Directly across the street from this site is a nice park that in the winter is used for community ice skating. I'm guessing this little garage is used to store supplies and snacks for those events and others.
Whew! We're almost done. The penultimate stop on this tour is another hole in the ground.
OK, so this is a shot of a few buildings, but if you were to swan dive off that lovely clock tower, you'd land in a big construction pit. Well, you would have back in October when I took this shot. This is the backside, natch, of the Kendall Building, located at the corner of Hayward and Main streets, just past an entrance to the Kendall MBTA station, as you approach the Charles River and the Longfellow Bridge. Built in 1905, the Kendall Building currently houses a post office, a bakery, a flower shop, a bank and other businesses. Amid the construction going on around it and directly behind it, the Kendall Building will remain largely as it is now.
"The Kendall Building is a five-story brick building containing 69,219 GSF of office space that will be retained in the proposed project in addition to 12,781 GSF of retail that will be repositioned," according to the special permit application submitted by M.I.T. in 2015. "Building 3 will be an addition to the rear of the Kendall Building totaling approximately 280,000 GSF of research, laboratory and technical office space (R&D) use and approximately 27,000 GSF of new and repositioned retail and active uses," the application continues.

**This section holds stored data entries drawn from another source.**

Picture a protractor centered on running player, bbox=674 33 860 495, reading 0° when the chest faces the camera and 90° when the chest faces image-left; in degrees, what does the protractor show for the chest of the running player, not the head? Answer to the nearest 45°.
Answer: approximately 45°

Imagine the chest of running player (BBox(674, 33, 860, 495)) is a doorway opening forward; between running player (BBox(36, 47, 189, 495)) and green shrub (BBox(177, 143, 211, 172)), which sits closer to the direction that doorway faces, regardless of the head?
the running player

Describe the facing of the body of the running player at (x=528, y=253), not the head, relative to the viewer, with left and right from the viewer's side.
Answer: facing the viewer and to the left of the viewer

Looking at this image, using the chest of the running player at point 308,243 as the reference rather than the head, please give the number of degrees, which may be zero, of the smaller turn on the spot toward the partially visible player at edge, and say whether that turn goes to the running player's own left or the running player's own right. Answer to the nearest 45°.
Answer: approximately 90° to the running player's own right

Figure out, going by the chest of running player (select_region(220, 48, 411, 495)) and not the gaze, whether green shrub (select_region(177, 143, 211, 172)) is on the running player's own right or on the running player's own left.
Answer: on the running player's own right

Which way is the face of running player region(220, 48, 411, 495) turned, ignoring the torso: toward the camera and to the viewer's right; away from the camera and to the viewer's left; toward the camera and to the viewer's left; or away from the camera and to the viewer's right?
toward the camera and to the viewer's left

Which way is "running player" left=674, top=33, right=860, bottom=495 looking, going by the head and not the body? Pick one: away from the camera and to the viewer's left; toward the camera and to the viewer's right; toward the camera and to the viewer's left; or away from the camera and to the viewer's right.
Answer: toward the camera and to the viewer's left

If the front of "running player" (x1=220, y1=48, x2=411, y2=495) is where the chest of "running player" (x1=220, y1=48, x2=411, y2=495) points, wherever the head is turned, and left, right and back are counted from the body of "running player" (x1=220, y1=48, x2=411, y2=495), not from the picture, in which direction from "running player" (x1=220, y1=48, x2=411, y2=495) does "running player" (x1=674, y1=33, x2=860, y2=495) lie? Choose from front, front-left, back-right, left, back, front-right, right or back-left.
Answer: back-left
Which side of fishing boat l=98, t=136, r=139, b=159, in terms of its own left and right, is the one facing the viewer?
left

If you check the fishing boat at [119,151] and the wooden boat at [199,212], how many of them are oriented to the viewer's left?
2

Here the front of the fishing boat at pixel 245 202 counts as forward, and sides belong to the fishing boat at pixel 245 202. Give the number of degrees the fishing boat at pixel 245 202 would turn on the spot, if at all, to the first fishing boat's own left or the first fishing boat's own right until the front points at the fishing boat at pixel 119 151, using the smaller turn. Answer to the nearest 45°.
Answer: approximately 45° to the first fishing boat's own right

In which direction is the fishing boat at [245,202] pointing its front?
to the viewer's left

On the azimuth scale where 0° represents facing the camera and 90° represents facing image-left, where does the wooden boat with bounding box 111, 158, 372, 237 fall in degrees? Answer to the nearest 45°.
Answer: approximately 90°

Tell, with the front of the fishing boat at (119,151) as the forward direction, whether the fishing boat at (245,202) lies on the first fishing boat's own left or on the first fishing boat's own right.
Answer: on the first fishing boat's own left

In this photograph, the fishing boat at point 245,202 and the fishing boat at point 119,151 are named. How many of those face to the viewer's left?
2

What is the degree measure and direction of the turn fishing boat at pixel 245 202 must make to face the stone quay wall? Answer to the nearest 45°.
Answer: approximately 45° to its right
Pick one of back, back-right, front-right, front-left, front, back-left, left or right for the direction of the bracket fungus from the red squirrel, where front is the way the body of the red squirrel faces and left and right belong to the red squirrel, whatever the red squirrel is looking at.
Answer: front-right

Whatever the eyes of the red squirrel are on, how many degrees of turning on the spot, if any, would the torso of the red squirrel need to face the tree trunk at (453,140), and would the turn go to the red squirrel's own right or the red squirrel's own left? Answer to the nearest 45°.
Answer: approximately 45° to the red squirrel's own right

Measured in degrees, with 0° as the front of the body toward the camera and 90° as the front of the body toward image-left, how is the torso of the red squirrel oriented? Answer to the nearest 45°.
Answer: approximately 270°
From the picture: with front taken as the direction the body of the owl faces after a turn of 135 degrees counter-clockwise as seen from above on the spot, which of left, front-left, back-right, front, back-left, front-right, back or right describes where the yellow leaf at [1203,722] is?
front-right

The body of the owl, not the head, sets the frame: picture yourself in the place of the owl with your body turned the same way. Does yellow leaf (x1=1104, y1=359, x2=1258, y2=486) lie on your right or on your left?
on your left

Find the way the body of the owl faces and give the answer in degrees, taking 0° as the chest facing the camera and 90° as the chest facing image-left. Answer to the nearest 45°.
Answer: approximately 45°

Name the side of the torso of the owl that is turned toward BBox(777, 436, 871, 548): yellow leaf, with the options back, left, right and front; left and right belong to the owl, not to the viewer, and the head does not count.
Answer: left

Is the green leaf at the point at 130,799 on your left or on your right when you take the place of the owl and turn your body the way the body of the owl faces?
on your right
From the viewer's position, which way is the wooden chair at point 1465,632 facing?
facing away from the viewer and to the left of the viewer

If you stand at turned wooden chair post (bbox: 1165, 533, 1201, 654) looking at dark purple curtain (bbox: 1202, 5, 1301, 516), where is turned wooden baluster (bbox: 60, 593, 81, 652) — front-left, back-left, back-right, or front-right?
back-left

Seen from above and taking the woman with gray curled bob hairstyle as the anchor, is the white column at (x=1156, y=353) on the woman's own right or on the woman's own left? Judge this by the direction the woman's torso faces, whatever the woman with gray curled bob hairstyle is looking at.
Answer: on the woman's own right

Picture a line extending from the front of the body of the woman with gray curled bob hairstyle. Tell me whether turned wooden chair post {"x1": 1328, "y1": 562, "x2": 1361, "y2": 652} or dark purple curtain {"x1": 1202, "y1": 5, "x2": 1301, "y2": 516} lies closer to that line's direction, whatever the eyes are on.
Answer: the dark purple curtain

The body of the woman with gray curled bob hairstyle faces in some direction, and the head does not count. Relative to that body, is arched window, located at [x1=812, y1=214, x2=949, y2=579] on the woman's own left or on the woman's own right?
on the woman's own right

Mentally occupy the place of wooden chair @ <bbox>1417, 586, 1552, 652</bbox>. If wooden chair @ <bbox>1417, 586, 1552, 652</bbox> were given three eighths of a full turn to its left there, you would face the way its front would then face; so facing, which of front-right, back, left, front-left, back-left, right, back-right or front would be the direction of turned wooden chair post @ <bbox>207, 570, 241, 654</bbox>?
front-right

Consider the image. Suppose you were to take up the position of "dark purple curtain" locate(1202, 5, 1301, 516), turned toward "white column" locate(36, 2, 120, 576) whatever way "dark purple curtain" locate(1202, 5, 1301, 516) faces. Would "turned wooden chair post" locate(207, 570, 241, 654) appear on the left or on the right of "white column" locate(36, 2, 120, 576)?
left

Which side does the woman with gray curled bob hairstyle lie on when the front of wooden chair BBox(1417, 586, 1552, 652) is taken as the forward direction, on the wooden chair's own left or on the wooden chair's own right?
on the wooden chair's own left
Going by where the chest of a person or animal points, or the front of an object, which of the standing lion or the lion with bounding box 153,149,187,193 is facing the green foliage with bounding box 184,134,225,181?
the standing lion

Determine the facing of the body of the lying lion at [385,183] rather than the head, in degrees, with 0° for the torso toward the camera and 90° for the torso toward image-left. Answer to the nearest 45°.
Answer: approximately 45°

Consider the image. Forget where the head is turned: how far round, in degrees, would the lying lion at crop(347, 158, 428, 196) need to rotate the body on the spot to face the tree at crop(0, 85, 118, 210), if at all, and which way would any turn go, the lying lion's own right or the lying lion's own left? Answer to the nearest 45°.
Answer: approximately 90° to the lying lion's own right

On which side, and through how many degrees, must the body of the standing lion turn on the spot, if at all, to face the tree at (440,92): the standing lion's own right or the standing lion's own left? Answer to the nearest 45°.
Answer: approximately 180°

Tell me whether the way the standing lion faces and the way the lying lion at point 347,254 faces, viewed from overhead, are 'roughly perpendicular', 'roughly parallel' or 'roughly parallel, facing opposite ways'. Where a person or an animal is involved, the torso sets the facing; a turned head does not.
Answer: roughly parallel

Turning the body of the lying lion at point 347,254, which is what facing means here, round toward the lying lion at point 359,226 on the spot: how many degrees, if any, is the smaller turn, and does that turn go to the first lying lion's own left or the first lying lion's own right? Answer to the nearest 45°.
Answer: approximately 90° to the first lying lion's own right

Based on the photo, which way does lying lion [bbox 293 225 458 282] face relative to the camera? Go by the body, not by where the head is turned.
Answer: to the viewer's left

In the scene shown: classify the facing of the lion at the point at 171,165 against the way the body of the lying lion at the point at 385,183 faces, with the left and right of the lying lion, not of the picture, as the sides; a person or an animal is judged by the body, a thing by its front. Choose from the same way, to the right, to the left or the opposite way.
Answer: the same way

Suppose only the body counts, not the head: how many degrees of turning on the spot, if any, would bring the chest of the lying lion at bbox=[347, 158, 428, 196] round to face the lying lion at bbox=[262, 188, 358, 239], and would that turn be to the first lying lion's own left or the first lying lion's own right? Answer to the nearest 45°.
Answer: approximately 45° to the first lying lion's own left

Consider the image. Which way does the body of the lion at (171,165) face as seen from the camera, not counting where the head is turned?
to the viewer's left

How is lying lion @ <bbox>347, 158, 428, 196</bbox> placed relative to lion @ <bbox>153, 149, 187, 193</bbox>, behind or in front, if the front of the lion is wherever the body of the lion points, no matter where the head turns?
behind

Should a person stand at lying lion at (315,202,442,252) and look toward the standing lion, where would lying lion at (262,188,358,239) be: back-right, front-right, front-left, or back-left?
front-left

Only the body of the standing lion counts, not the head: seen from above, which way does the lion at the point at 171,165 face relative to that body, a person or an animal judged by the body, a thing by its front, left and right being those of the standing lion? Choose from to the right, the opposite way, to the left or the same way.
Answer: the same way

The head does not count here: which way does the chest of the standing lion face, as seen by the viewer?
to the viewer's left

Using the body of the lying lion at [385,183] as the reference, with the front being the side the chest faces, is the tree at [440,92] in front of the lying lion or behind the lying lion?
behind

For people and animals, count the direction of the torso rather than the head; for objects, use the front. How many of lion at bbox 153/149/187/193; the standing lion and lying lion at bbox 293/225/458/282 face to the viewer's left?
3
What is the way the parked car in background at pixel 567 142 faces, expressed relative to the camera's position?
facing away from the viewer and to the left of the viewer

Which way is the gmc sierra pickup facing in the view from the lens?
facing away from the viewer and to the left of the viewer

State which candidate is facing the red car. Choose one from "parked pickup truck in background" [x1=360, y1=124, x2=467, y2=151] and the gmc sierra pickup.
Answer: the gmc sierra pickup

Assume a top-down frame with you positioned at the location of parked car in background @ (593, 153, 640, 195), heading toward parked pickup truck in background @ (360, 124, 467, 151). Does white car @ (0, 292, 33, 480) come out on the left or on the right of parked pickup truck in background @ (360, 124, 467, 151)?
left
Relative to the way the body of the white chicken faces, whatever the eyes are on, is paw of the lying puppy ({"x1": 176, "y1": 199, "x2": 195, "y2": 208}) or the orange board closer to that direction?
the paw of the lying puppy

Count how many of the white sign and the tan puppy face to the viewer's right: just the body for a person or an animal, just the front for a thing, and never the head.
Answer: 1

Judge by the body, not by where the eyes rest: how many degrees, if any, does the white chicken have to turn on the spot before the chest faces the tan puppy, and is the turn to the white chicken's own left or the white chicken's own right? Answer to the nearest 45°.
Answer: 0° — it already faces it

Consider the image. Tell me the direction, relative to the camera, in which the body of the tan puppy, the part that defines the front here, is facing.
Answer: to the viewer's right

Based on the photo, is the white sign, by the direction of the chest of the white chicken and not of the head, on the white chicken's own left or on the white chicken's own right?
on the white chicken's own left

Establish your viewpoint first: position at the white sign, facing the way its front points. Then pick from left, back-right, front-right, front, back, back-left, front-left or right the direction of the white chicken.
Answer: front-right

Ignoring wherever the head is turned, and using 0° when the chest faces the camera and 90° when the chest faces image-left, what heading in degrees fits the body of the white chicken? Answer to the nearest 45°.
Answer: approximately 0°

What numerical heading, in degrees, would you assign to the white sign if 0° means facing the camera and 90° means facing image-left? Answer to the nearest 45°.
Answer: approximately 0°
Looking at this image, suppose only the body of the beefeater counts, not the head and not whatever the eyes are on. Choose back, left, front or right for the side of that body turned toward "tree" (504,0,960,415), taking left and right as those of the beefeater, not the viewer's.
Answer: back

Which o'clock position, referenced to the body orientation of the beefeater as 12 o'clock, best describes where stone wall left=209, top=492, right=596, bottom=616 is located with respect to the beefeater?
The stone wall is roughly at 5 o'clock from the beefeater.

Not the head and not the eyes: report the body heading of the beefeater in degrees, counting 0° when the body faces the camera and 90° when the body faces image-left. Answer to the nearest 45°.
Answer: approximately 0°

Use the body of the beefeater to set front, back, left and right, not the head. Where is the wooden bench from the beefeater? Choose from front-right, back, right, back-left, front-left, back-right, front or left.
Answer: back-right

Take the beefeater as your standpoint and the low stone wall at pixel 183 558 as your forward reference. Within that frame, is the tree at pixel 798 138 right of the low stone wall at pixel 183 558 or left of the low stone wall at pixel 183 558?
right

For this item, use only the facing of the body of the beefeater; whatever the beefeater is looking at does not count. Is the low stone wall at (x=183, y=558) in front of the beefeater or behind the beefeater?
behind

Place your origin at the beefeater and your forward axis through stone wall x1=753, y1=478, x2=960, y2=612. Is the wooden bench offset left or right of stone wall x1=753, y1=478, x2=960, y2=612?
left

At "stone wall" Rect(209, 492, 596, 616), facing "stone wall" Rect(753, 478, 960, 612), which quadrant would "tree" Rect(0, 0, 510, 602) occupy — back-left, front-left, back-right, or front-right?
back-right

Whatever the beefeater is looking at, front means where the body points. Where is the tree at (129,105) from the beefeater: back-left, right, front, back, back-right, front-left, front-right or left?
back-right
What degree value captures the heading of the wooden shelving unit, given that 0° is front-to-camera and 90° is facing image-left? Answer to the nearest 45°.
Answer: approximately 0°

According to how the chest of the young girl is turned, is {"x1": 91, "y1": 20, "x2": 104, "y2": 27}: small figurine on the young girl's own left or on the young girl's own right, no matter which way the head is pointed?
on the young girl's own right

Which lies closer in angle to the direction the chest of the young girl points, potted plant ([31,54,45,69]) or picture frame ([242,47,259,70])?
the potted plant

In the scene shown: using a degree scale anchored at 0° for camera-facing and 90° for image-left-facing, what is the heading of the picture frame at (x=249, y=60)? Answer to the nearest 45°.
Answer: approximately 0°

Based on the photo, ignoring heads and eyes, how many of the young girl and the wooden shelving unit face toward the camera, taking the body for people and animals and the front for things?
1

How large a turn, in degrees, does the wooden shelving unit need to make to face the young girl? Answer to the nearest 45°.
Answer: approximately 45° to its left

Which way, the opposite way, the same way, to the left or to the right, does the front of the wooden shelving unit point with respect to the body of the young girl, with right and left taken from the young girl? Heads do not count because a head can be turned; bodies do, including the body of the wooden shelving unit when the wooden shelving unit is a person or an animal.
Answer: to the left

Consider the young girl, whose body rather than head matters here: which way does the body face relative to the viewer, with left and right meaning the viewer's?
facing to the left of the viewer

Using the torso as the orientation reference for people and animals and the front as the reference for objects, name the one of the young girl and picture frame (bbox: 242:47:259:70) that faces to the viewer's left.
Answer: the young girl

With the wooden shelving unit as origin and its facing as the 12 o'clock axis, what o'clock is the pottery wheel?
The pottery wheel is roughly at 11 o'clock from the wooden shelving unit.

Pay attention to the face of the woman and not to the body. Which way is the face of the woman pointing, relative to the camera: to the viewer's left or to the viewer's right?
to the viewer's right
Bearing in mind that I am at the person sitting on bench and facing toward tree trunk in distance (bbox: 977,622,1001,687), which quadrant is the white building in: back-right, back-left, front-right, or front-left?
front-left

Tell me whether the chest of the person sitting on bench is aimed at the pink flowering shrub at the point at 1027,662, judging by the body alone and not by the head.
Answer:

Last, but certainly not least, is 139 Main Street, which was built in 1874, and most recently housed the Massachusetts branch of the Red Cross.
You won't be shocked to learn that M.I.T. owns this property, which was known at its construction as the Luke Building, as it was home to E.H. Luke & Sons, dealers in grain, meal, hay, straw, according to this web site (scroll down for a nice old picture of the building) from the architecture and design firm, Arrowstreet. The adaptive re-use project included "re-enforcing the building’s foundations and reconstructing the southeast corner facades due to serious settlement imperiling the foundations and brick walls," per Arrowstreet. "The team meticulously restored the masonry, original fenestration, stone trim details, and the historic carriageway (originally for hay wagons) that provided a connection through to the canal behind."
Man, I really wish every project in and around Boston could be like this one. OK, well maybe not each and every one. But I would love to see more classic old buildings renovated in their entirety, not just the facade (see April 6, 2019, "UPDATE: Cashing Out (And Learning About Facadism").
OK, that's a wrap. I wish I'd explored Kendall Square years ago, before there were so many glass-walled high rises. The good news is that even amid all the changes occurring in and around Boston, I can still find pockets of the backside.